Listed records below:
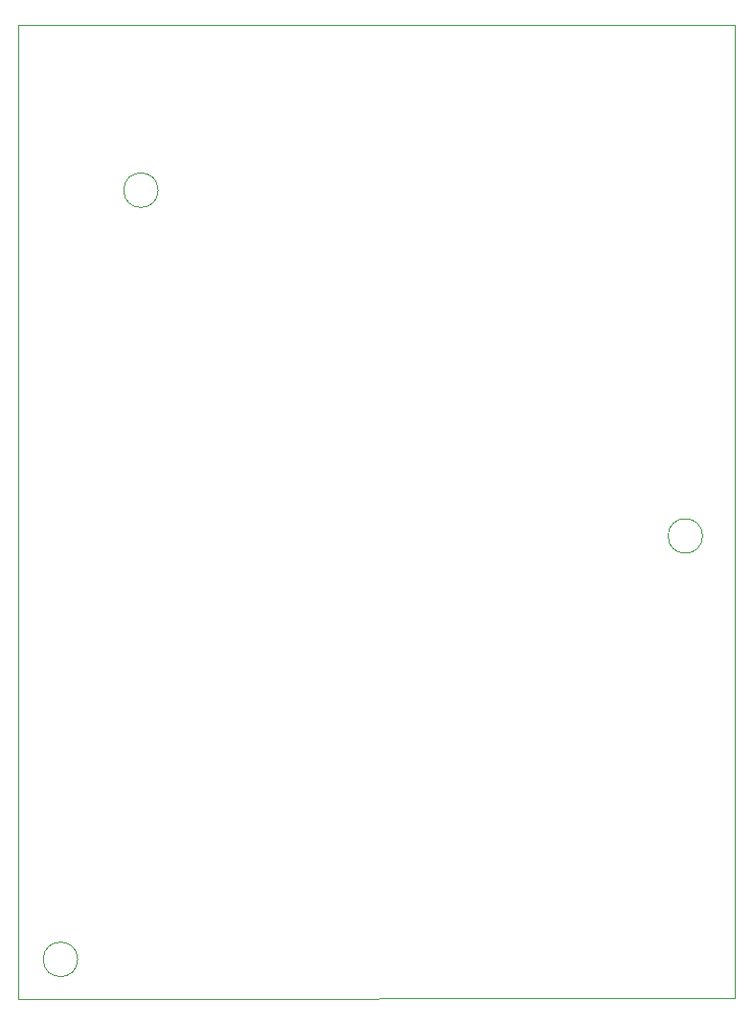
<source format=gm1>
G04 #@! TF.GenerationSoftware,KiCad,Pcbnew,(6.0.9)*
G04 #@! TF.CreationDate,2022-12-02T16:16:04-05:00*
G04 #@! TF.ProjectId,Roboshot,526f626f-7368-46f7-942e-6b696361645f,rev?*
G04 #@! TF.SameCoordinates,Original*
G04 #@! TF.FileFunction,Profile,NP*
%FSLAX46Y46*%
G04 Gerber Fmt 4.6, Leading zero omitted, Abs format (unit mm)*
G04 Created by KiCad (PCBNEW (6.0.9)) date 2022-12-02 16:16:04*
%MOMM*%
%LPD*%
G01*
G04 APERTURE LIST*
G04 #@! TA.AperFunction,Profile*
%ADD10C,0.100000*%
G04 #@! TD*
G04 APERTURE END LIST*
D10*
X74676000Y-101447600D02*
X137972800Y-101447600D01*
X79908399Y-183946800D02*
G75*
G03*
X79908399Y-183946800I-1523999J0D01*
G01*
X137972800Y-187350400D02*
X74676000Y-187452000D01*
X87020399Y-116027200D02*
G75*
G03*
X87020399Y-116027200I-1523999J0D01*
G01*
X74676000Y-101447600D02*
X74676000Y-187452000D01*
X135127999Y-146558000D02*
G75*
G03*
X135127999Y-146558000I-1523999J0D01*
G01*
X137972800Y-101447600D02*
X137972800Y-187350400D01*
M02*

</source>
End of Listed records.
Listed records below:
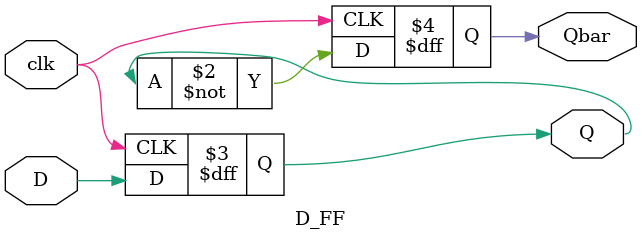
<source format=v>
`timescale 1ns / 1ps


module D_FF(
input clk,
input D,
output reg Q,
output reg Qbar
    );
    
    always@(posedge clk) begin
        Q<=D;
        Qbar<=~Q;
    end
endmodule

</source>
End of Listed records.
Listed records below:
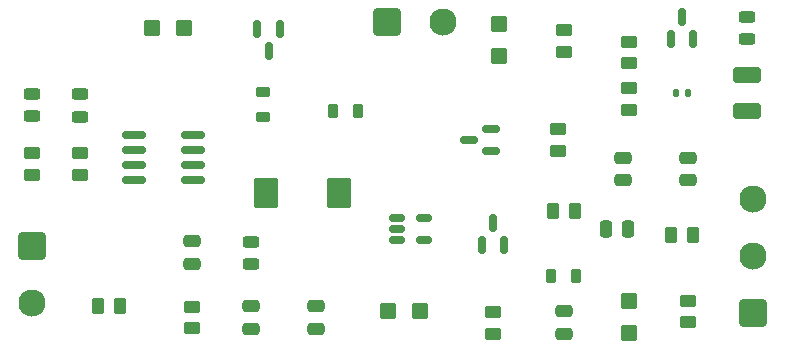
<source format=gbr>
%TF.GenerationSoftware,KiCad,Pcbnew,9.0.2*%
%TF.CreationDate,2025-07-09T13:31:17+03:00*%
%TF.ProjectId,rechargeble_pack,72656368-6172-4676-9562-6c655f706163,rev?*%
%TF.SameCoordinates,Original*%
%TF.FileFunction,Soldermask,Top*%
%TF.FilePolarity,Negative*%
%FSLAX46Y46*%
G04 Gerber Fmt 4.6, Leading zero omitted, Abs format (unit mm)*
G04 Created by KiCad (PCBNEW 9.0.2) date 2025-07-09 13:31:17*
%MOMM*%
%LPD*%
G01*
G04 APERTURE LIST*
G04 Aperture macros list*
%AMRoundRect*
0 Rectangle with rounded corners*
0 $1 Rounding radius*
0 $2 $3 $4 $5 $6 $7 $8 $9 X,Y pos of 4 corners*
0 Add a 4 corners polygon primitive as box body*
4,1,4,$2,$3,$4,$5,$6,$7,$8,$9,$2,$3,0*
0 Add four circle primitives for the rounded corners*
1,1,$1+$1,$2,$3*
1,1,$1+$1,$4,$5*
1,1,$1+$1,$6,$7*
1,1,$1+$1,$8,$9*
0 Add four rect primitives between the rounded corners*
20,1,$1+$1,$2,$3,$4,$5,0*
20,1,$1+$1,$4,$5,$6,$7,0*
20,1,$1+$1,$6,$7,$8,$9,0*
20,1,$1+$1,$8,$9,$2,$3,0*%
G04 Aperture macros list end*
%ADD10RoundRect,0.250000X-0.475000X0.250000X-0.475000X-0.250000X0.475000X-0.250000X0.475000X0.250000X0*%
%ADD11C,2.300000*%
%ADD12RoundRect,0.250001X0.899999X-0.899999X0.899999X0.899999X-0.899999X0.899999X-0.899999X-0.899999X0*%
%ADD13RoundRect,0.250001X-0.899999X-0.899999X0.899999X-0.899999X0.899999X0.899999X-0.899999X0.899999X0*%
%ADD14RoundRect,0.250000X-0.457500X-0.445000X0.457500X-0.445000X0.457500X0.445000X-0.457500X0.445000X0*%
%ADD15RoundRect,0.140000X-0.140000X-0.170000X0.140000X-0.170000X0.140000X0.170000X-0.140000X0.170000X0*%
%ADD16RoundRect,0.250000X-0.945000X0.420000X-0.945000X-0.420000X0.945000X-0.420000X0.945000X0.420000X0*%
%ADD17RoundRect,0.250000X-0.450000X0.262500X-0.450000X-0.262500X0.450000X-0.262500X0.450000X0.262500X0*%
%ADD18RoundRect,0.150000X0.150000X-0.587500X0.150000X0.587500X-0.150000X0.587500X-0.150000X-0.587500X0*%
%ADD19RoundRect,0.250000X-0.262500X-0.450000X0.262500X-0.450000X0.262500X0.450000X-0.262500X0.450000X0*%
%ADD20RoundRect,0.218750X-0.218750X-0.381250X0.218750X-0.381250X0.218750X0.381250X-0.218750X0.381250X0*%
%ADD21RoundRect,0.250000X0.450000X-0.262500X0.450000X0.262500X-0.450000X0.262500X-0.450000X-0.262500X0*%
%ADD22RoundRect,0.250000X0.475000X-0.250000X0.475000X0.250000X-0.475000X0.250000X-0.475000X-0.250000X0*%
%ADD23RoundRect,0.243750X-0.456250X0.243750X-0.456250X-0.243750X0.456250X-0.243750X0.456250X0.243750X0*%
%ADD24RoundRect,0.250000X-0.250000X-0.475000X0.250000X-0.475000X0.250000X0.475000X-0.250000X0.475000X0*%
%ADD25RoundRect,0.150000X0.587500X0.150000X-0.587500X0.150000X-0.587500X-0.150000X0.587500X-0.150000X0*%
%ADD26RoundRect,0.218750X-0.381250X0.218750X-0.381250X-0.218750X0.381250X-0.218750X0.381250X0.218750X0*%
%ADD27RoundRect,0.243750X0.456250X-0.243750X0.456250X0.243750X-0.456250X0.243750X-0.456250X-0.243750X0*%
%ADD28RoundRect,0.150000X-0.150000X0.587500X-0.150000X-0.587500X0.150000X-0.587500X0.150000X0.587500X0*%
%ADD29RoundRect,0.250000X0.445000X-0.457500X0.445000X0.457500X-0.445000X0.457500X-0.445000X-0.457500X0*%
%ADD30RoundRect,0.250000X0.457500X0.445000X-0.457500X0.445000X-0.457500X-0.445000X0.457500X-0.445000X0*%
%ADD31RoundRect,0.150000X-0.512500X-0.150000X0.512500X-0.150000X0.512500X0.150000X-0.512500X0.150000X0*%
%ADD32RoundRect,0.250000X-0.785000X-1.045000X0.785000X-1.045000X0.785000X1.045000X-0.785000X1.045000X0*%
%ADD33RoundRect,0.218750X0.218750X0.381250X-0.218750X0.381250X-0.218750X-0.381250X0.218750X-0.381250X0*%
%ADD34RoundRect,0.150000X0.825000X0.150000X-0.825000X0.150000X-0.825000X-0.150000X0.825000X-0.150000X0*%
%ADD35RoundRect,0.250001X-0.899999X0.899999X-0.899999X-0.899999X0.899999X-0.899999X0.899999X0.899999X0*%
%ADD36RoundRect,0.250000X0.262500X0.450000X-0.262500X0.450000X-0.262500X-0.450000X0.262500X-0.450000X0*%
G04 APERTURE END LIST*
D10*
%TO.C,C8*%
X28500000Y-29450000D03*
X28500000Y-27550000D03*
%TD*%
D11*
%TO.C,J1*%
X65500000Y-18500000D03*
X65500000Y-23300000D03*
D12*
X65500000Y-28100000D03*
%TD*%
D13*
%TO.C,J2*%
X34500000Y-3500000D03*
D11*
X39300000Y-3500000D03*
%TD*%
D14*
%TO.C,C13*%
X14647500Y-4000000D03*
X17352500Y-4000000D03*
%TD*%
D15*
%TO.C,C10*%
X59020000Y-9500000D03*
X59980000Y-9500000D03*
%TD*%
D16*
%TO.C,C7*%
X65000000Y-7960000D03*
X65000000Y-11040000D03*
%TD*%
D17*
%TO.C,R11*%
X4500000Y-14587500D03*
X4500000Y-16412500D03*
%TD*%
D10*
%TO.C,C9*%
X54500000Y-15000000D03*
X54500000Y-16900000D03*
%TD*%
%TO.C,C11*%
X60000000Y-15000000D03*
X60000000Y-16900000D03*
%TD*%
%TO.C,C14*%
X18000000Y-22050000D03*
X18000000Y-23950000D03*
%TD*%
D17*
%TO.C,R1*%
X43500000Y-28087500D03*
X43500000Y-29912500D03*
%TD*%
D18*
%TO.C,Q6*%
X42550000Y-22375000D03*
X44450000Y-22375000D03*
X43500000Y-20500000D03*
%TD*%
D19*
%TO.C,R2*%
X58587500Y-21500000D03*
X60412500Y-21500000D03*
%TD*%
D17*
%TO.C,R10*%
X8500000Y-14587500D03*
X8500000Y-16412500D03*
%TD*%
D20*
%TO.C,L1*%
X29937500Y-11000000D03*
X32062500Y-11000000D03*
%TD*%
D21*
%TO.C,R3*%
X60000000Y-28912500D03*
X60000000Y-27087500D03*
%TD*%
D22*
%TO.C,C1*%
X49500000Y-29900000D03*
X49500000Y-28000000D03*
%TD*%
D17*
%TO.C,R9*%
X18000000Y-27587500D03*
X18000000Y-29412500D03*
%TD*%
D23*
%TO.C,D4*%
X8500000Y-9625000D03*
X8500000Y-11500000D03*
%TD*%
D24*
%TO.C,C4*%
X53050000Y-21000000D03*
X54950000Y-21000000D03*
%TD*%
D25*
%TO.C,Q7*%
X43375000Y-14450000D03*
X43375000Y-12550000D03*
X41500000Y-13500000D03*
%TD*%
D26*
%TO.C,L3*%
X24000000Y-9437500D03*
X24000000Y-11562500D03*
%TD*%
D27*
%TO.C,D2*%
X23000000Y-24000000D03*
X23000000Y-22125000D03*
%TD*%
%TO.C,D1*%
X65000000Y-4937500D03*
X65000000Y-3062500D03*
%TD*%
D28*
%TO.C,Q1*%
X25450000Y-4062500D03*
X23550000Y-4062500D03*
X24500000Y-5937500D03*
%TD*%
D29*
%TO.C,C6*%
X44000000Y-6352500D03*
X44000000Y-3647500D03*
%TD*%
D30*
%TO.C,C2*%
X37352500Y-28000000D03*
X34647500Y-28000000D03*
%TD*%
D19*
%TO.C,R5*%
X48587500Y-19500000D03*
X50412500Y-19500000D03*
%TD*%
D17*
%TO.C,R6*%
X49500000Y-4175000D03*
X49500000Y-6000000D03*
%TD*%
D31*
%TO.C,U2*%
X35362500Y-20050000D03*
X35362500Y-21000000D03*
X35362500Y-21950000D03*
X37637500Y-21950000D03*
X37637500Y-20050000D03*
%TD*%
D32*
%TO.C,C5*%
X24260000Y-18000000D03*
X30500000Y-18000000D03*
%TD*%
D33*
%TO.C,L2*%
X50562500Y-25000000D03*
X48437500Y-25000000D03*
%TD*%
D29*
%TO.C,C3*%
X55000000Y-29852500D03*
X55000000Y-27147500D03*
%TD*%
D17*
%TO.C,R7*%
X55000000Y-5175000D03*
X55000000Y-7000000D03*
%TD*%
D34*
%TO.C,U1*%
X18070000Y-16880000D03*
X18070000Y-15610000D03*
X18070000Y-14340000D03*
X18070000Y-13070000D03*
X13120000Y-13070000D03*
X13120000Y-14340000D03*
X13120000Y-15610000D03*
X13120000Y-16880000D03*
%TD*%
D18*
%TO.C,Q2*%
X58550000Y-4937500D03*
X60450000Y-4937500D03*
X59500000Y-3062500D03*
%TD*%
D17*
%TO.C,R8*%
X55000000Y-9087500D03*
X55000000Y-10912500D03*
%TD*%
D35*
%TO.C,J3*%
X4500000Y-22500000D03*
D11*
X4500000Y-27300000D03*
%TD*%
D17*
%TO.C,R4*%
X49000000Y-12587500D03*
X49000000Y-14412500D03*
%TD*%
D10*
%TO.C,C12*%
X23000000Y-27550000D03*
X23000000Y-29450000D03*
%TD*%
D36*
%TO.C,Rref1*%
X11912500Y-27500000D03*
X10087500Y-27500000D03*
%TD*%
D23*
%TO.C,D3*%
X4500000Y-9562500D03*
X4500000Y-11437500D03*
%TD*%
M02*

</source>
End of Listed records.
**To-do item**
Above are the records; from them, give again exactly the lines from the one containing "<source format=gm1>" to the one containing "G04 #@! TF.SameCoordinates,Original*", both lines included, and nothing more.

**Task answer**
<source format=gm1>
G04 #@! TF.GenerationSoftware,KiCad,Pcbnew,(6.0.9)*
G04 #@! TF.CreationDate,2022-12-02T16:16:04-05:00*
G04 #@! TF.ProjectId,Roboshot,526f626f-7368-46f7-942e-6b696361645f,rev?*
G04 #@! TF.SameCoordinates,Original*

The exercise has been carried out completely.